Worley was one of the first big recruits of the Alford era, a local kid with four-star talent.  He then committed 453 fouls and 289 turnovers over four seasons, the foul mark a program record.  It is a testament to Worley's ability that he played enough minutes to commit that many fouls; most guys averaging north of 6 fouls per 40 minutes don't also average 8.4 points and 4.4 rebounds per game over the course of their careers.  He developed a reliable outside shot as an upperclassman, and was the legitimate second option for his junior season.  But the boneheadedness never really left; even as a senior, with his role diminished by injury, he was committing 3.8 turnovers and 5.4 fouls per 40 minutes.

GAME TWO: No. 5 Joe Wieskamp vs. No. 12 Jermain Davis

Wieskamp is a Rich Man's Eric May: More athletic, better outside shot, longer, but beset by many of the same problems.  His 14 points per game last season, as a legit second option behind the arguable best player in college basketball, was essential to Iowa's surprising success.  But he had a maddening tendency to disappear for long stretches of time, and opposing coaches could scheme him into the ether, especially when C.J. Fredrick was unavailable.  Still, he's just a sophomore, and he's probably the best high school basketball player in state history, so the story is far from complete.
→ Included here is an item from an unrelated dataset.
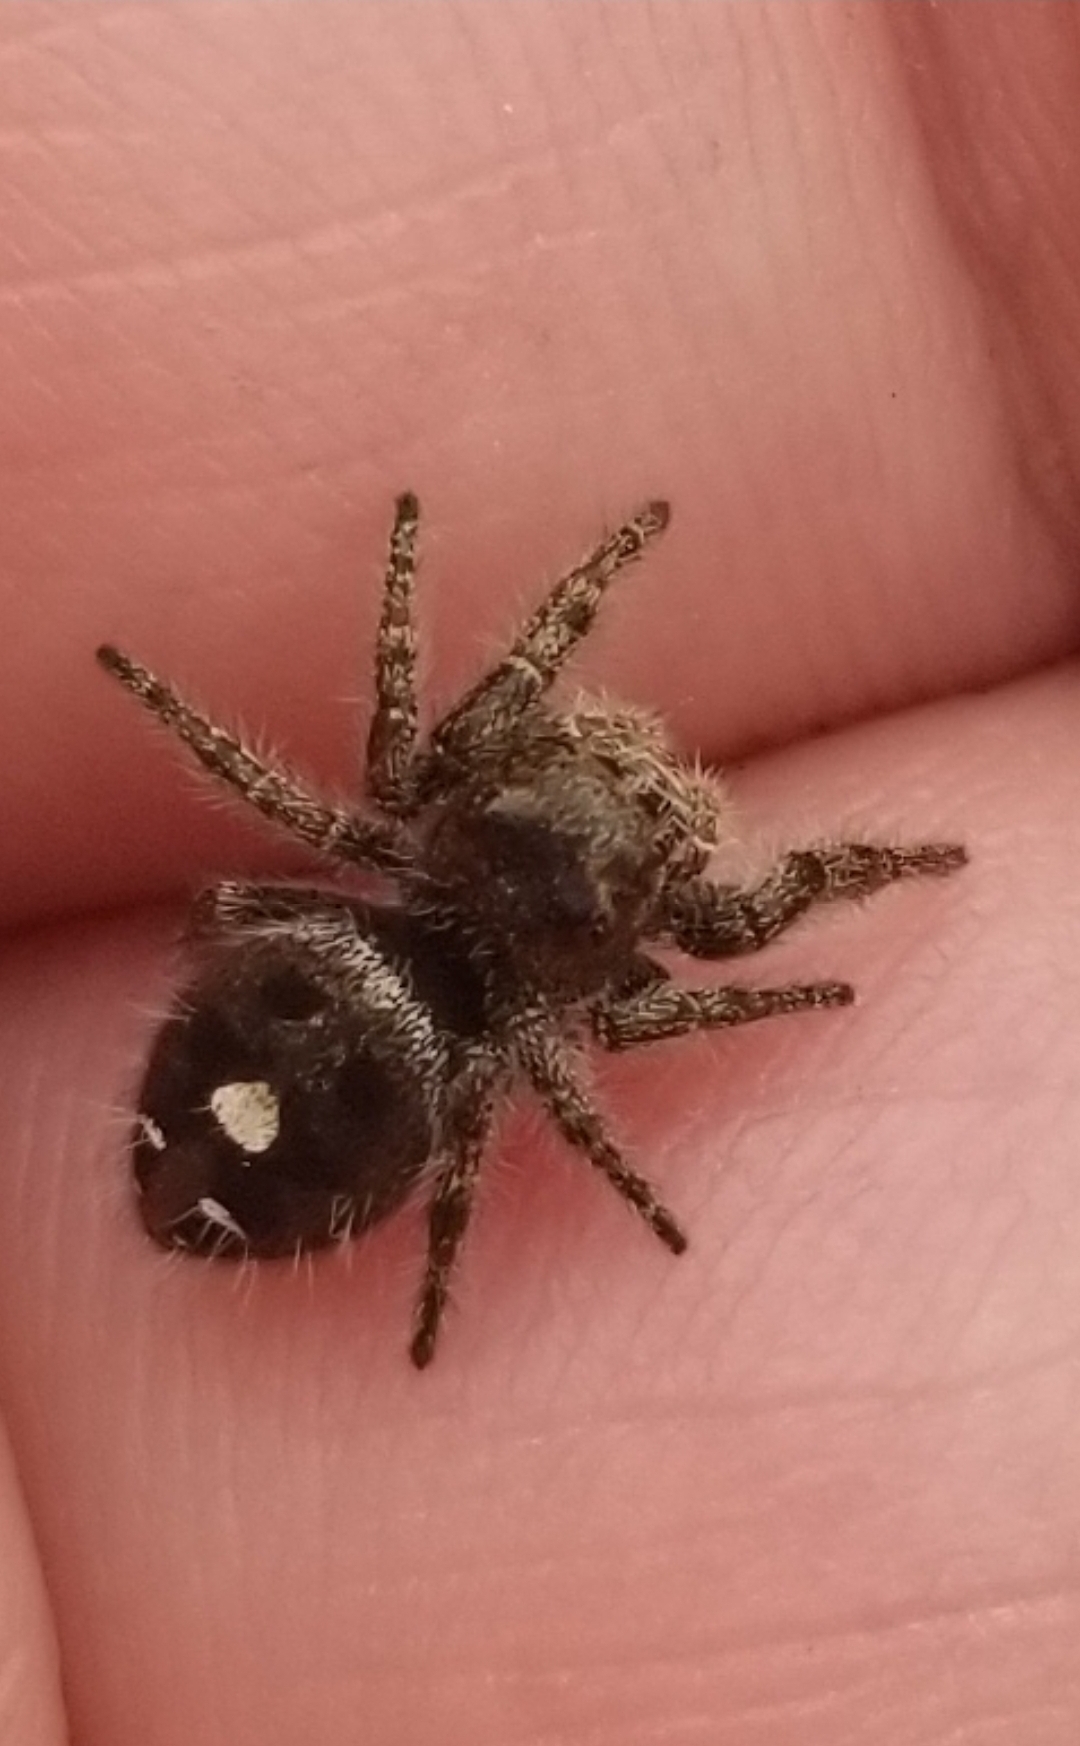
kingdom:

Davis, a 6'4" guard, transferred into the program from Kirkwood in 2008.  He averaged 4.5 points per game, dropped 16 in a win over Iowa State that was probably the high water mark of the Lickliter era, and then transferred out to Minnesota State.  So runs the world away in the Lickliter era.

GAME THREE:  No. 1 Reggie Evans vs. No. 16 Dan Bohall

If it weren't for Reggie Evans, the Steve Alford tenure at Iowa would have been about half of its actual length.  So important was the double-double machine in his two seasons that he changed the course of human events.  Evans, an unheralded JUCO transfer, led the nation in rebounding, free throws and free throw attempts in his first season.  He averaged 15 points and 11 rebounds per contest with almost no offense being run through him; once Recker joined the squad at semester break, Iowa had a three-headed monster, with Recker and Oliver in the backcourt and Evans cleaning up the mess in the post.  Iowa tried to run more offense through Evans as a senior, once the secret was out.  Evans averaged the same 15 and 11, but Iowa's offense stagnated and the team imploded down the stretch.  Reggie's game was never complicated.  Get boards, get putbacks, get to the line.

Dan Bohall walked onto the program from Sioux City in Alford's last year, and briefly became a starter in Lickliter's first season, getting the call in the new coach's first seven games.  He averaged 3 points per game.  And then he got picked up for falling asleep in a dorm shower, got shuttled to the end of the bench, and quit basketball altogether when the season was over.